Exercise brief — From the line that contains "Select FloorData in" through the line that contains "click(89, 87)", output every line of the listing below exactly and leave out all the rest.

Records supplied —
*** Block opens ***

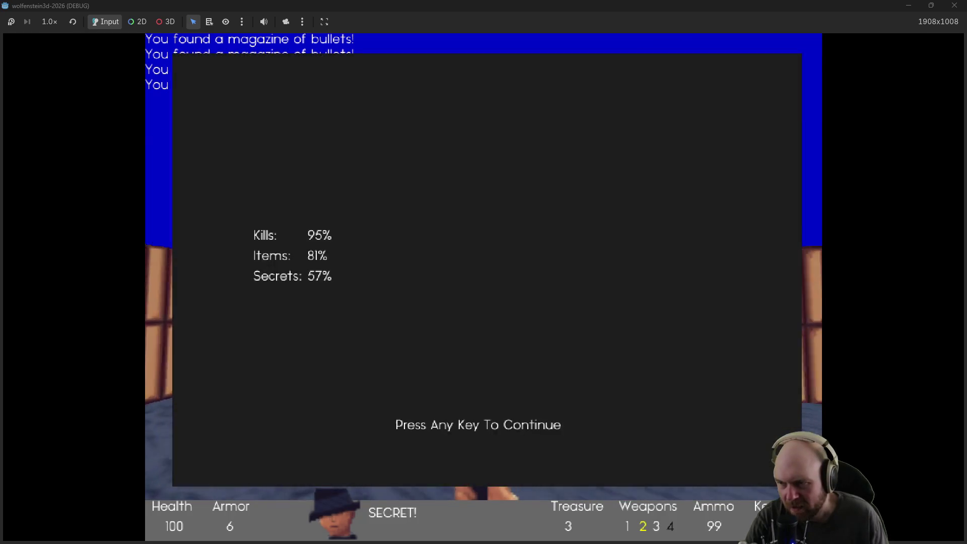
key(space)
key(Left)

*** Block closes ***
*** Block opens ***

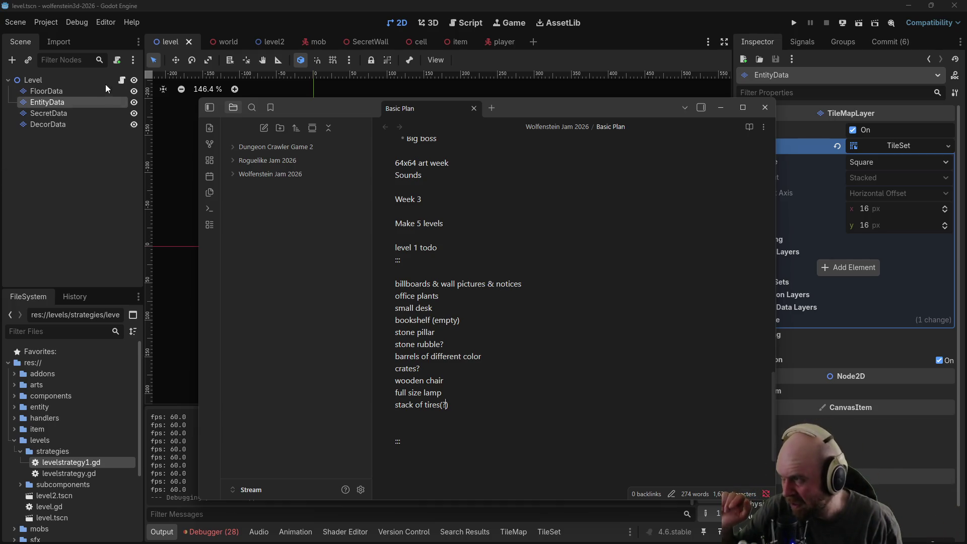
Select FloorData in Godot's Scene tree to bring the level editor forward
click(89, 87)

*** Block closes ***

Answer box —
Select FloorData in Godot's Scene tree to bring the level editor forward
click(89, 87)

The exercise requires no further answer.